"The solution to government surveillance is to encrypt everything."
The latest reports to come out of the very public NSA scandal reveal that the US agency has used technology so secretive it could successfully spy on computers that weren't even connected to the internet.
The NSA are trying to assure the concerned public that their targets were exclusively foreign intelligence threats, but will this pacify people or is the damage already done? Surely there is no doubt that technology of this kind facilitates a huge invasion of privacy, whether that's by the government, a competitor or a malicious attacker.
Google's Eric Schmidt said recently that "the solution to government surveillance is to encrypt everything", and many organisations seem to agree – over a third of people questioned in our recent Data Health Check already encrypt absolutely everything they put in the cloud. Considering the sophistication of spyware and malware today, it is reasonable (advisable, even) that IT departments review their encryption policies, but this should be done in the context of their overall security plan. Encrypting everything just isn't necessary.
Organisations often think that their data is more important than it is. By that we mean, in reality, most businesses only have a small proportion of truly sensitive data – data that would cause harm (to the business or individual) if it was leaked. This is what needs to be encrypted, and greater investment should be made in finding the right way to protect that data, rather than encrypting everything you have.
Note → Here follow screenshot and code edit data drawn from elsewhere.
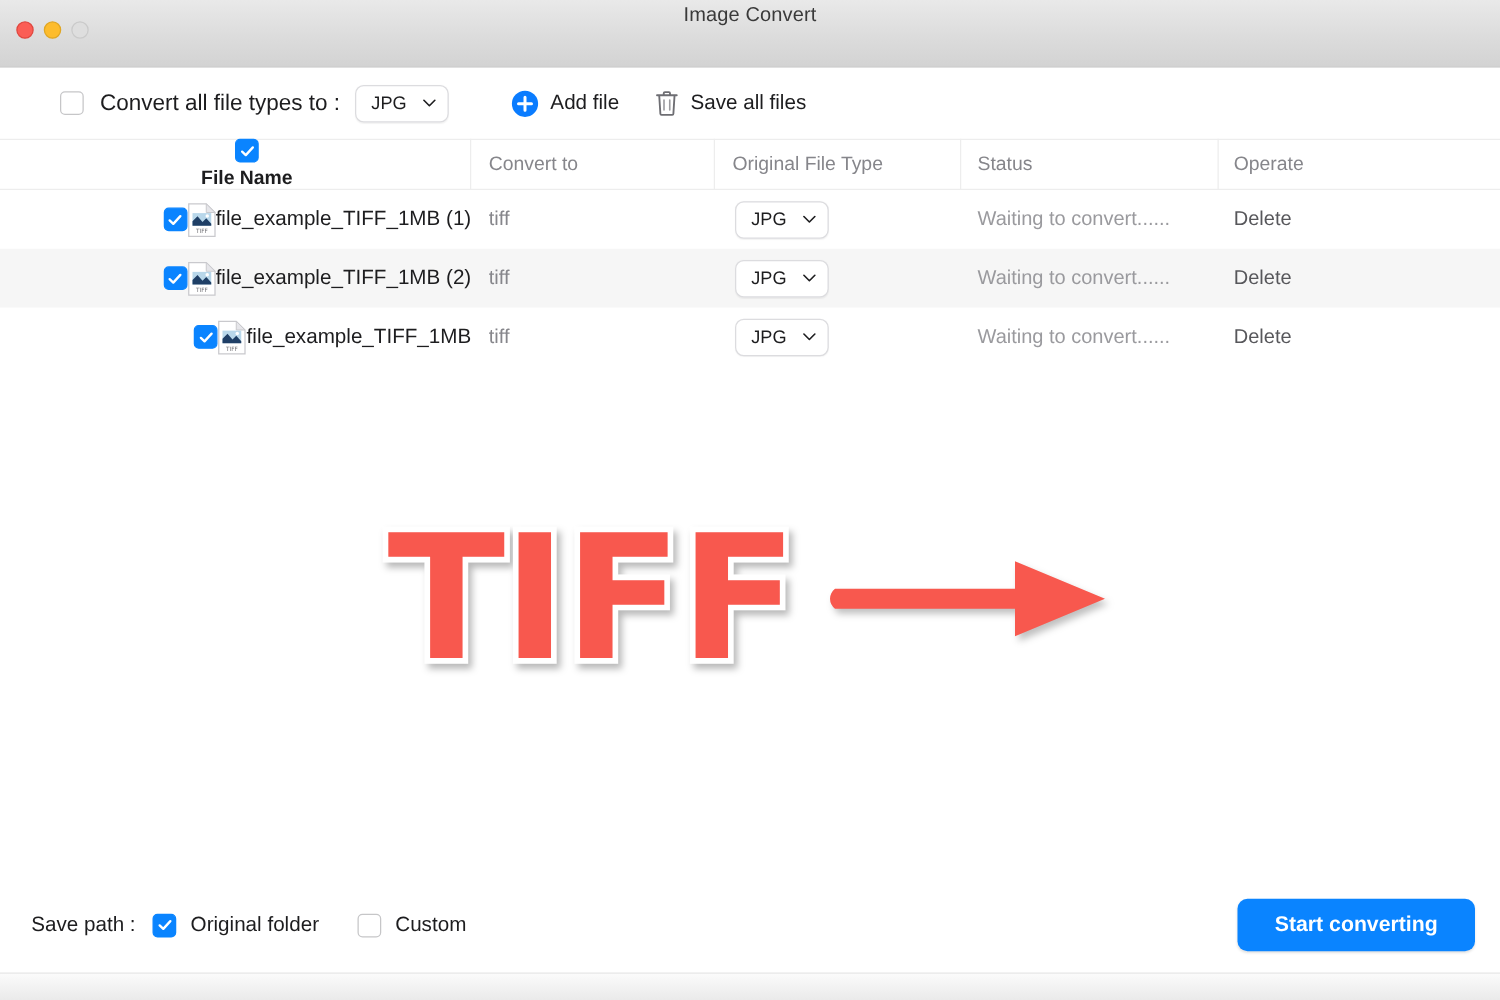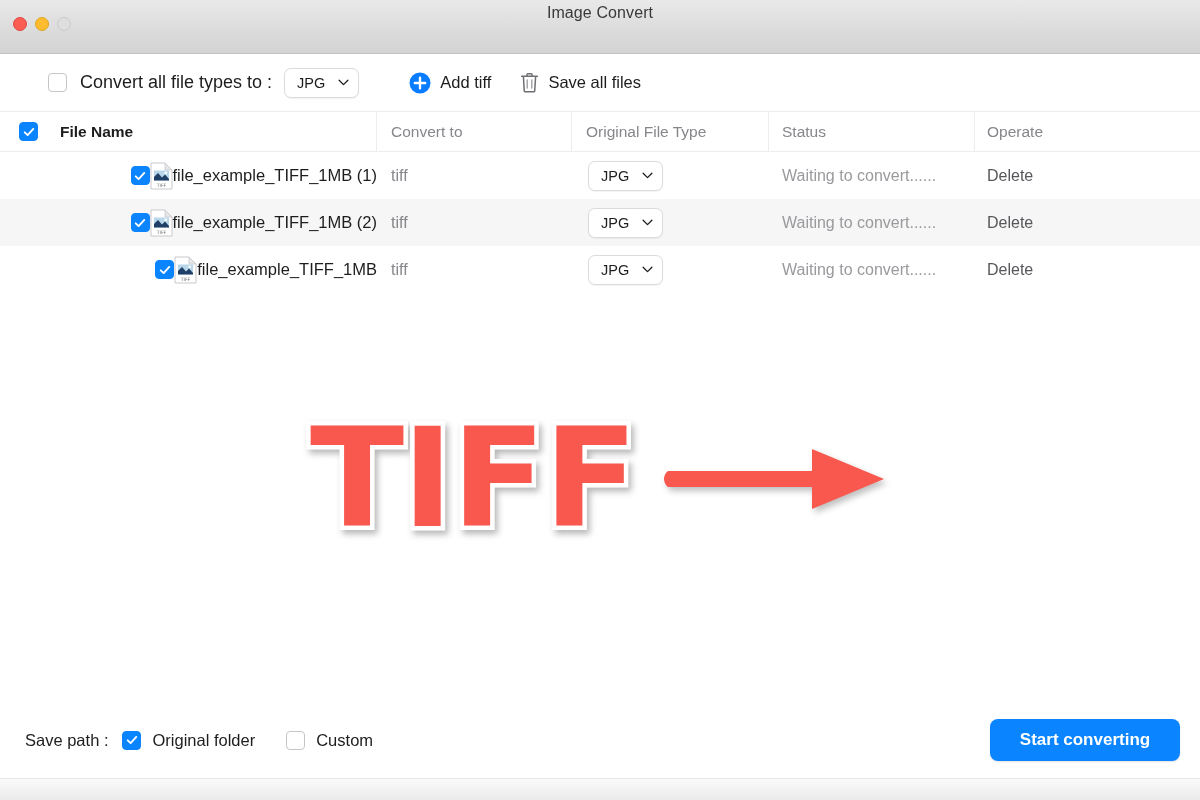--- a/index.html
+++ b/index.html
@@ -202,7 +202,7 @@
         <circle cx="11" cy="11" r="10.5" fill="#0a7cff"></circle>
         <path d="M11 5.8 V16.2 M5.8 11 H16.2" stroke="#ffffff" stroke-width="2.4" stroke-linecap="round"></path>
       </svg>
-      <span>Add tiff</span>
+      <span>Add file</span>
     </span>
 
     <span class="tool-btn second">

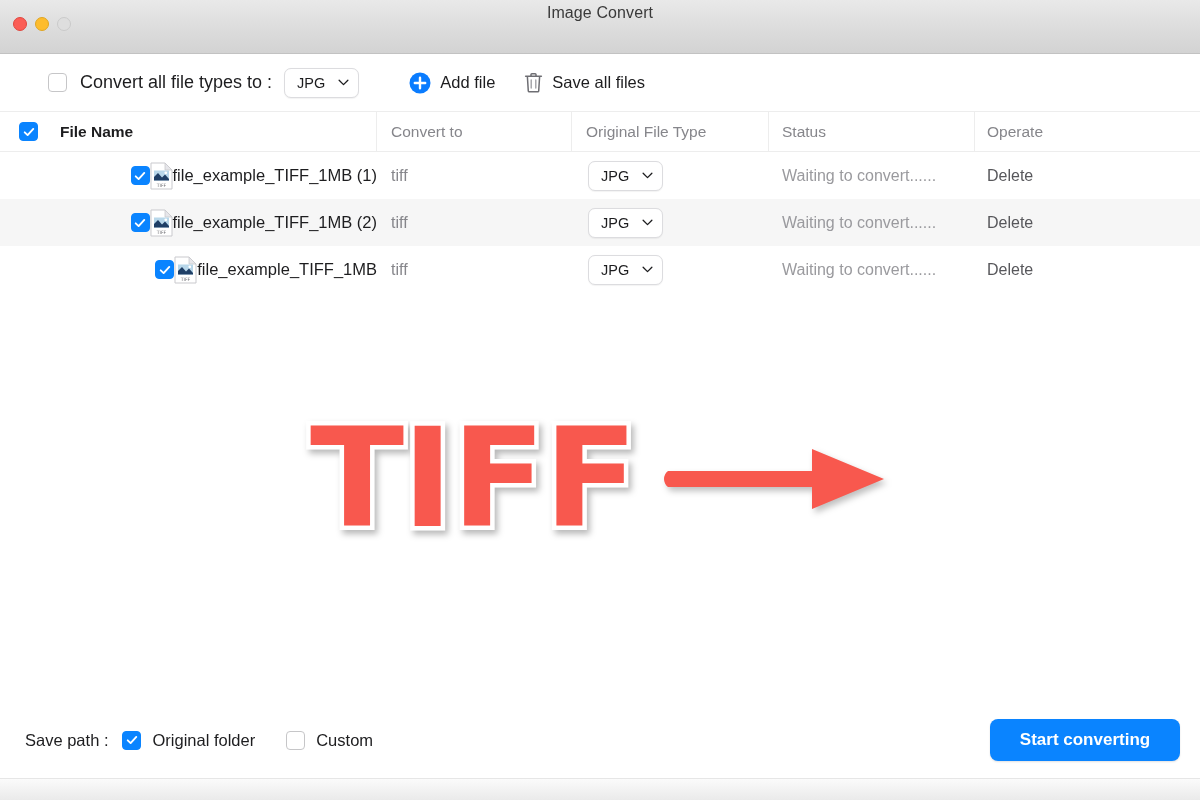--- a/index.html
+++ b/index.html
@@ -99,7 +99,7 @@
   .col-conv   { width: 195px; padding-left: 14px; border-right: 1px solid #ededed; }
   .col-status { width: 206px; padding-left: 13px; border-right: 1px solid #ededed; }
   .col-oper   { width: 225px; padding-left: 12px; }
-  .thead .col-name { color: #1d1d1f; font-weight: bold; font-size: 15.5px; gap: 22px; }
+  .thead .col-name { color: #1d1d1f; font-weight: bold; font-size: 15.5px; gap: 4px; flex-direction: column; }
 
   .trow {
     height: 47px;

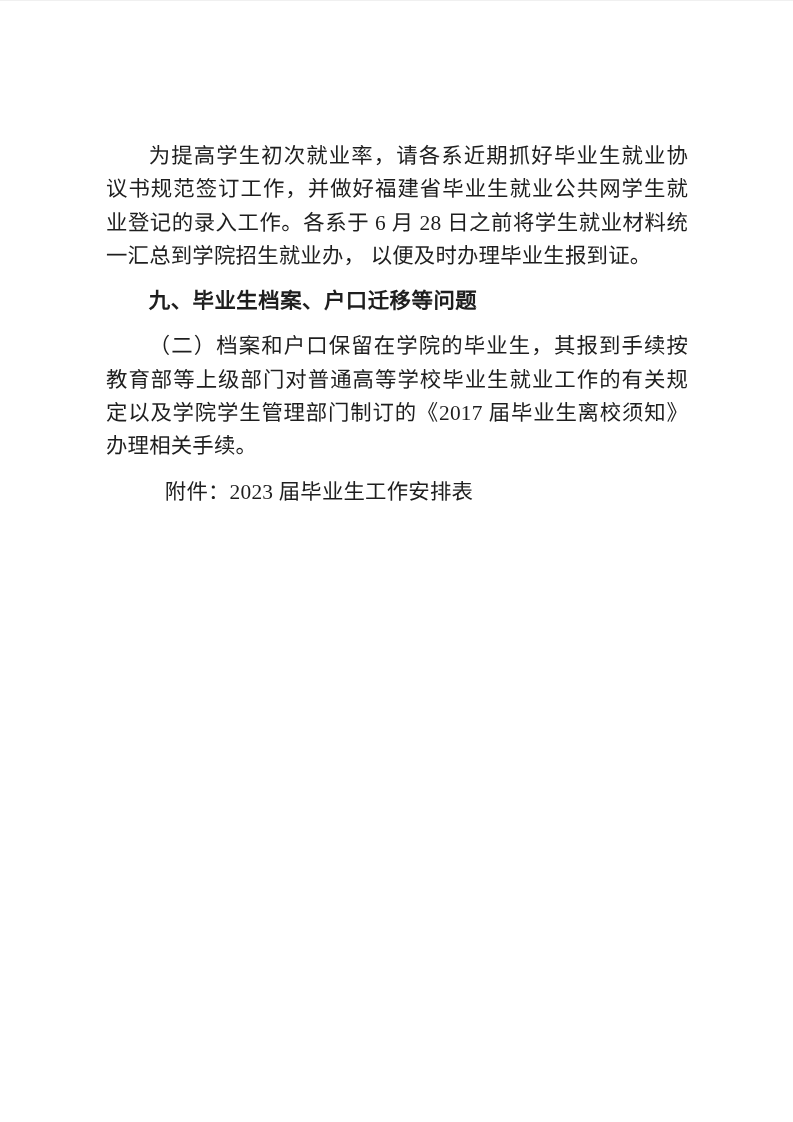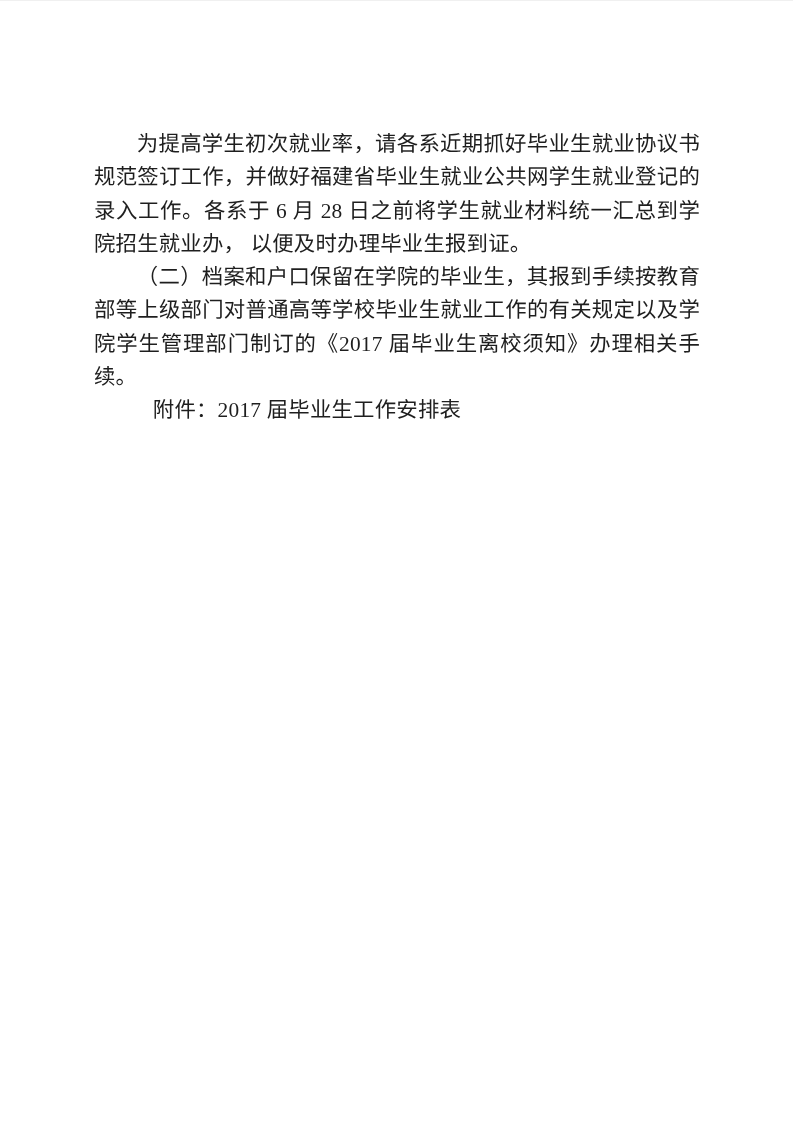--- a/index.html
+++ b/index.html
@@ -33,7 +33,7 @@
     letter-spacing: 0.2px;
   }
   .content p, .content h2 {
-    margin: 0;
+    margin: 12px;
     padding: 0;
   }
   .para {

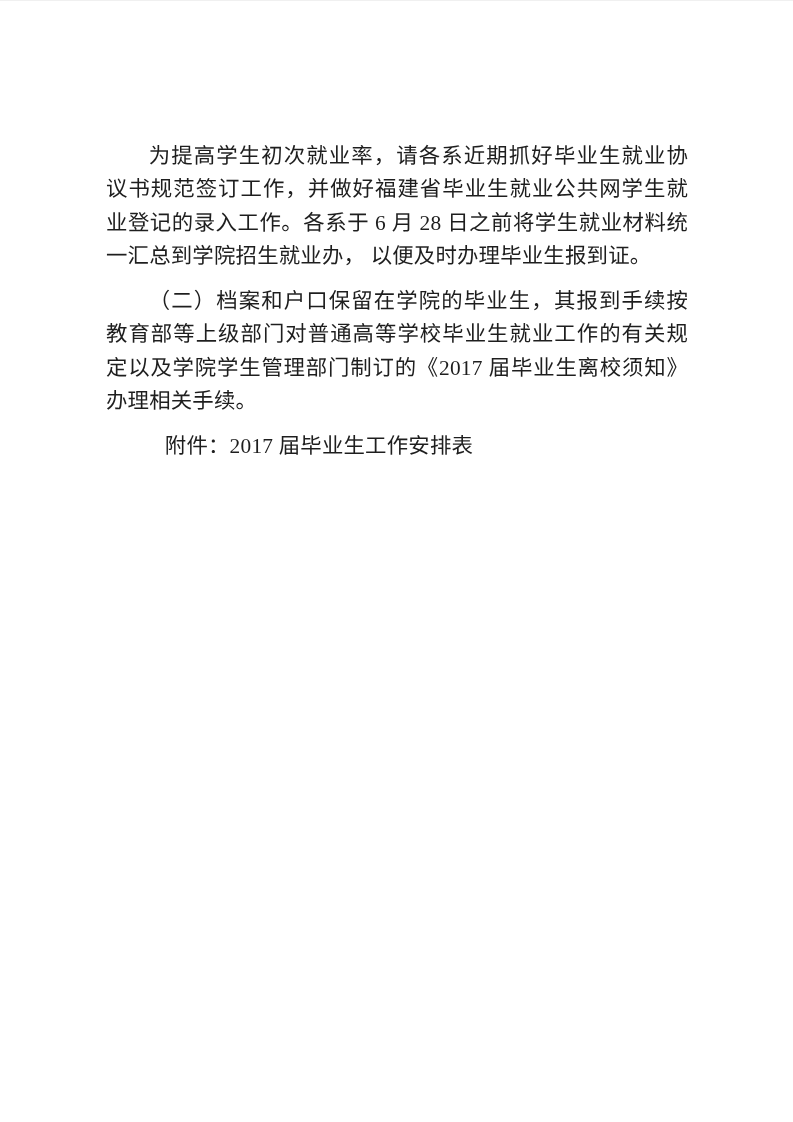--- a/index.html
+++ b/index.html
@@ -60,6 +60,7 @@
 <div class="page">
   <div class="content">
     <p class="para">为提高学生初次就业率，请各系近期抓好毕业生就业协议书规范签订工作，并做好福建省毕业生就业公共网学生就业登记的录入工作。各系于 6 月 28 日之前将学生就业材料统一汇总到学院招生就业办， 以便及时办理毕业生报到证。</p>
+    <h2 class="heading">九、毕业生档案、户口迁移等问题</h2>
     <p class="para">（二）档案和户口保留在学院的毕业生，其报到手续按教育部等上级部门对普通高等学校毕业生就业工作的有关规定以及学院学生管理部门制订的《2017 届毕业生离校须知》办理相关手续。</p>
     <p class="attachment">附件：2017 届毕业生工作安排表</p>
   </div>

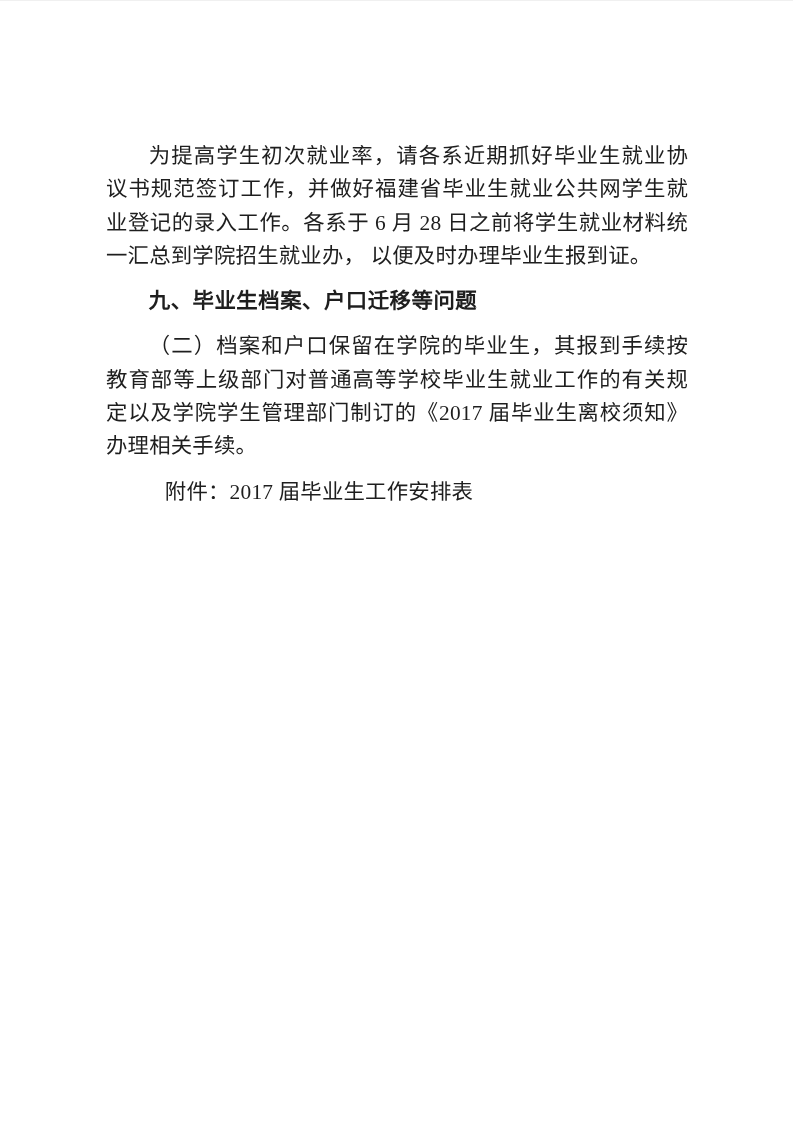--- a/index.html
+++ b/index.html
@@ -62,7 +62,7 @@
     <p class="para">为提高学生初次就业率，请各系近期抓好毕业生就业协议书规范签订工作，并做好福建省毕业生就业公共网学生就业登记的录入工作。各系于 6 月 28 日之前将学生就业材料统一汇总到学院招生就业办， 以便及时办理毕业生报到证。</p>
     <h2 class="heading">九、毕业生档案、户口迁移等问题</h2>
     <p class="para">（二）档案和户口保留在学院的毕业生，其报到手续按教育部等上级部门对普通高等学校毕业生就业工作的有关规定以及学院学生管理部门制订的《2017 届毕业生离校须知》办理相关手续。</p>
-    <p class="attachment">附件：2017 届毕业生工作安排表</p>
+    <p class="attachment">附件：2023 届毕业生工作安排表</p>
   </div>
 </div>
 

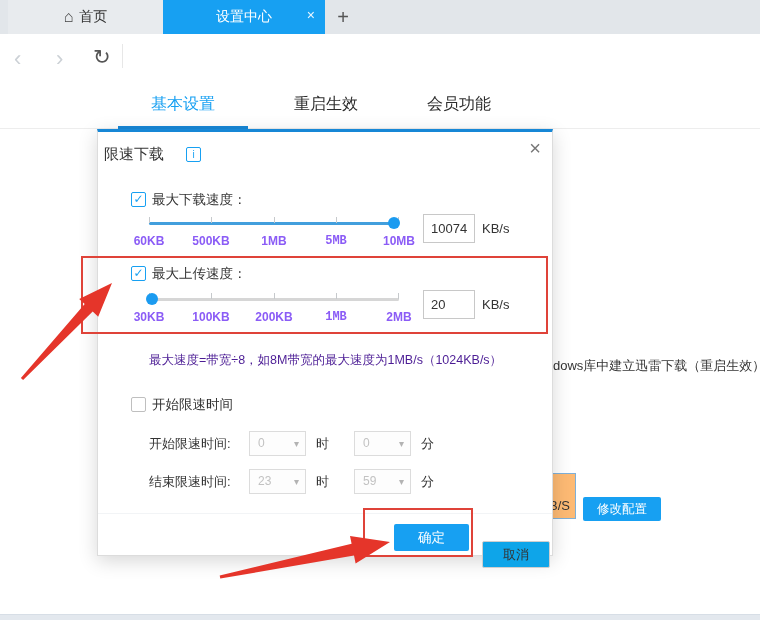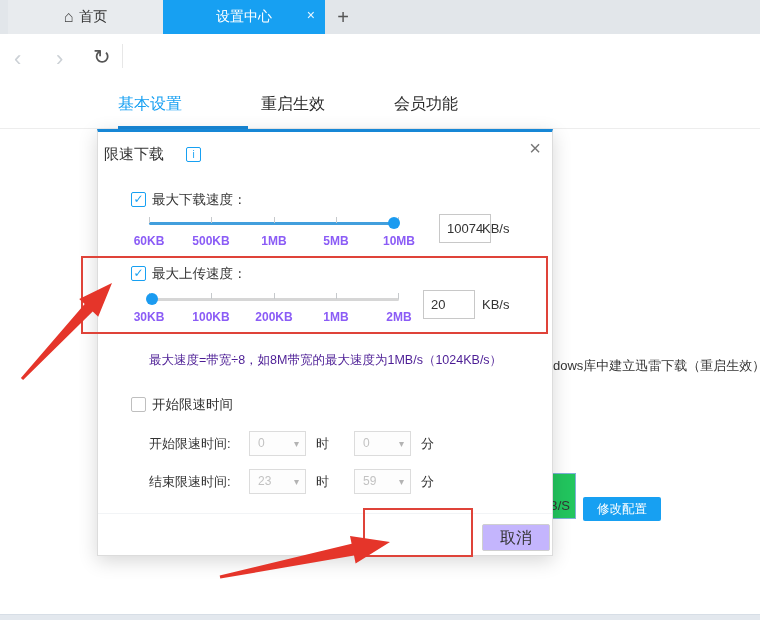--- a/index.html
+++ b/index.html
@@ -29,7 +29,7 @@
   
   .stabs { position:absolute; left:0; top:84px; width:760px; height:45px; background:#fff;
            border-bottom:1px solid #ededed; }
-  .stab { position:absolute; top:0; width:130px; height:45px; 
+  .stab { position:absolute; top:0; width:130px; height:45px; text-align:center;
           font-size:16px; color:#2c2c2c; line-height:40px; }
   .stab.active { color:#17a0f2; border-bottom:3px solid #1787d6; }
   .stab1 { left:118px; } .stab2 { left:261px; } .stab3 { left:394px; }

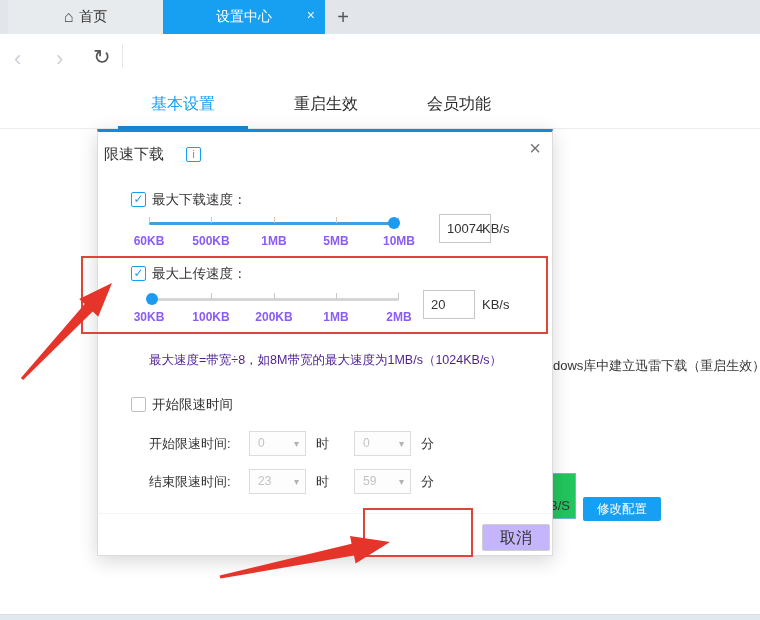--- a/index.html
+++ b/index.html
@@ -155,7 +155,7 @@
     <span class="slabel sl2" style="top:102px;">1MB</span>
     <span class="slabel sl3" style="top:102px;">5MB</span>
     <span class="slabel sl4" style="top:102px;">10MB</span>
-    <div class="valbox" style="top:82px;margin-left:16px;">10074</div>
+    <div class="valbox" style="top:82px;">10074</div>
     <span class="unitlbl" style="top:89px;">KB/s</span>
 
     <span class="cbx" style="left:33px; top:134px;">✓</span>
Smaller companies often take a blanket approach to security based on their most sensitive data because for them it's most economical to do so. Larger companies, however, would be penalising themselves by taking the same 'one size fits all' approach.
Different methods of encryption are suited to different needs, so you need to decide what it is you're protecting and why. Do you need full disk encryption, file encryption at a more granular level or something more specialised?
In the past, organisations have had to make the choice between the strength of their encryption and the impact that it would have on performance. Computing power has advanced so substantially in the last few years that this doesn't have to be such a trade-off anymore. We'd recommend using the strongest type of encryption your system allows.
It's essential to understand the importance of encryption key management. You may have the strongest encryption available but without adequate management procedures in place, you are left wide open to threats.
The PRISM scandals have left businesses feeling vulnerable and the fact that IT decision makers are reviewing security policies isn't necessarily a bad thing. But with internal and external security breaches accounting for a mere 5% of data loss last year, organisations need to understand the right changes to make in order to safeguard their data in 2014.